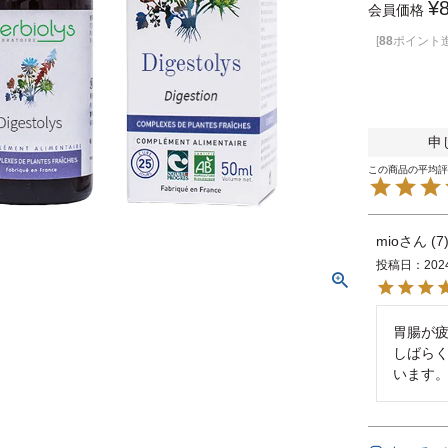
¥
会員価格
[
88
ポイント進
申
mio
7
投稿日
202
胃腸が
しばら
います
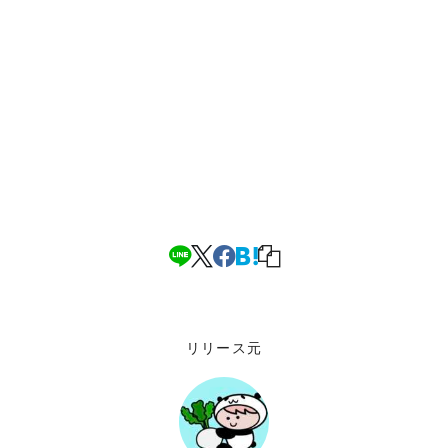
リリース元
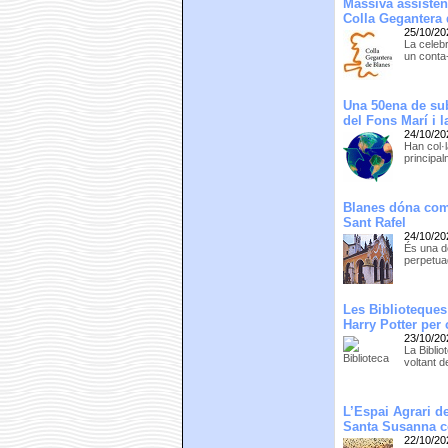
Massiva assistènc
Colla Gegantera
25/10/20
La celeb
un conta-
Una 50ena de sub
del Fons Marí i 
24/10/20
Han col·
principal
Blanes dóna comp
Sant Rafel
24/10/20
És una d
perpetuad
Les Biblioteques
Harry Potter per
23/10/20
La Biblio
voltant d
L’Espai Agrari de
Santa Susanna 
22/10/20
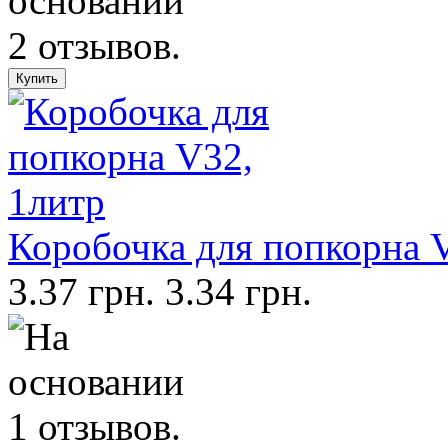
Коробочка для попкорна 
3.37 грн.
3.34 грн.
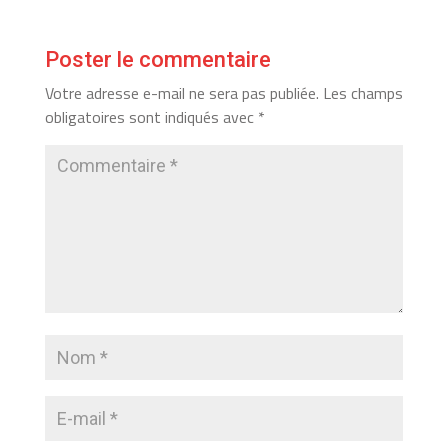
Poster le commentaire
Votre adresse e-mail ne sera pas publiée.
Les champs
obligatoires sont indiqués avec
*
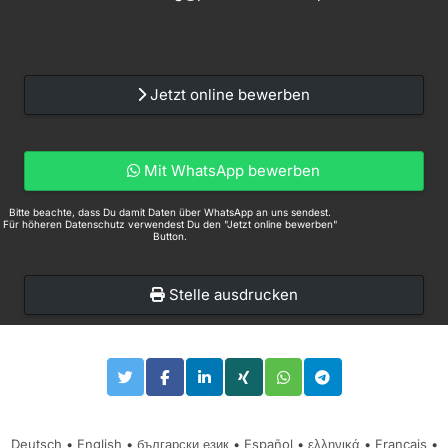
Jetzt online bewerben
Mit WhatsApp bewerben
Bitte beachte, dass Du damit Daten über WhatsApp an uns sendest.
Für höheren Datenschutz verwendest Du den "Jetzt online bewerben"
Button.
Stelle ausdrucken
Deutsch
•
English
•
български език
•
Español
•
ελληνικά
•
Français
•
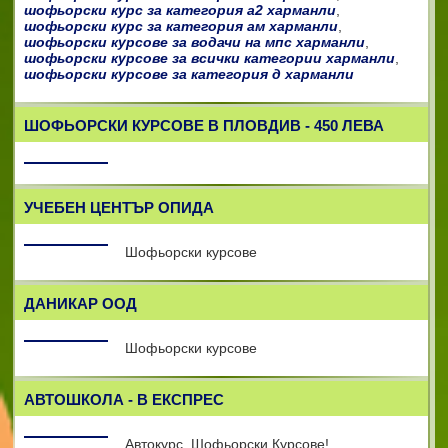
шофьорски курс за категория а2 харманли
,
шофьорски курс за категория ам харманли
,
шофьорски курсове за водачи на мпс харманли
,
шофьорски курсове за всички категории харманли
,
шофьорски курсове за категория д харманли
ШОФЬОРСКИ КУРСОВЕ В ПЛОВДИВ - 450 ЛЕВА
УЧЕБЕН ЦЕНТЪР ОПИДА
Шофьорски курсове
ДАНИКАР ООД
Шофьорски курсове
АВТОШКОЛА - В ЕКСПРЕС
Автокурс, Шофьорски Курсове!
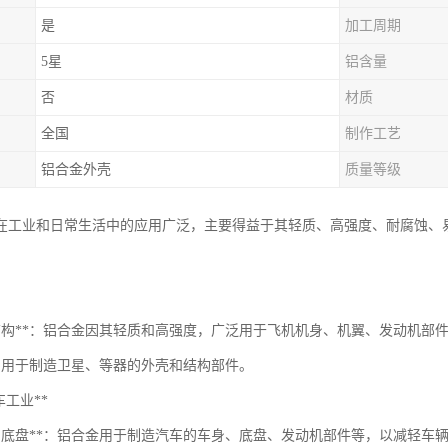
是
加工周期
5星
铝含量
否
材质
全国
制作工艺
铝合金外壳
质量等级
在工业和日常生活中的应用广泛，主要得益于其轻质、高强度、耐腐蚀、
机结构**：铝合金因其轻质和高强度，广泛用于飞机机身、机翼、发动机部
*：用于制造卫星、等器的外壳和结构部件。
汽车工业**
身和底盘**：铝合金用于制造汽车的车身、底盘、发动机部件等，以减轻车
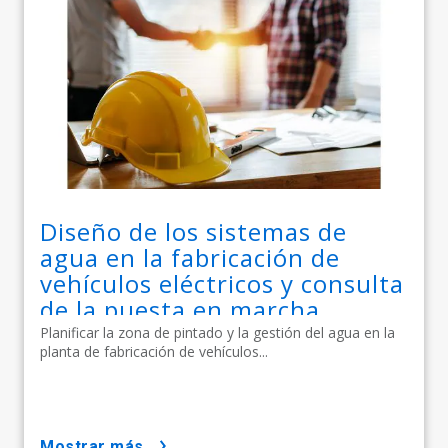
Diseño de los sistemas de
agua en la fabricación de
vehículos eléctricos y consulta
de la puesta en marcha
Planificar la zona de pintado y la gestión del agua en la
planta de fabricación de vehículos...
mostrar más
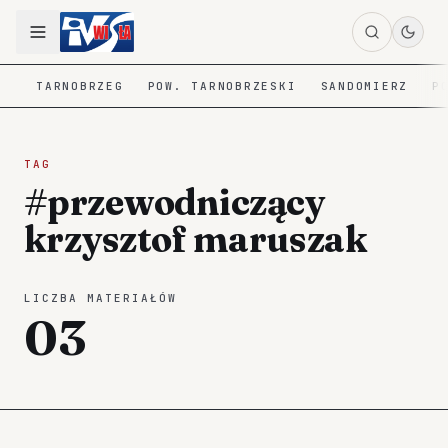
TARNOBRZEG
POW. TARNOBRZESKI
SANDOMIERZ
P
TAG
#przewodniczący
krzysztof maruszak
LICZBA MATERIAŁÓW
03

────────────────────

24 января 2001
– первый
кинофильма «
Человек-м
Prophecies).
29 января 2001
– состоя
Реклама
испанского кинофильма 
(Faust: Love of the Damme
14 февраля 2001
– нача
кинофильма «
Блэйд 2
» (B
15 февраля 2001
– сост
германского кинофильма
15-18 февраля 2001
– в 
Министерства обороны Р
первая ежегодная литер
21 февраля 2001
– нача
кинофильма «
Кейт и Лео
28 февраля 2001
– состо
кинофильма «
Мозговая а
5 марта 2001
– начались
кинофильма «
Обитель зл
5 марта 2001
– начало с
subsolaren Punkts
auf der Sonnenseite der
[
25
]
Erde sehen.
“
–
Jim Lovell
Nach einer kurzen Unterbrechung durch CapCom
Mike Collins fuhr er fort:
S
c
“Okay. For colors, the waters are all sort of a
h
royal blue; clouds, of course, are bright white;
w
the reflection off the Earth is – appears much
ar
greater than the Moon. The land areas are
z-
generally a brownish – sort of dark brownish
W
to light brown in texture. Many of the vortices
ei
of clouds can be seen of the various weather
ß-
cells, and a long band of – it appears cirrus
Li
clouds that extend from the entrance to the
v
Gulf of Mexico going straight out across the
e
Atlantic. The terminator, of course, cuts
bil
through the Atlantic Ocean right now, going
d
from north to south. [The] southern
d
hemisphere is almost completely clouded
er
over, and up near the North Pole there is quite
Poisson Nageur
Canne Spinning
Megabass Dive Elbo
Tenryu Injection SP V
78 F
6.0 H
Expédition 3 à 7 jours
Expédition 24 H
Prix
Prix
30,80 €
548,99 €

────────────────────

• **ABOUT THIS TASK**:
Lines containing the word "vehículos" must all be returned from the material above.

• **RESULT BELOW**:
vehículos eléctricos y consulta
planta de fabricación de vehículos...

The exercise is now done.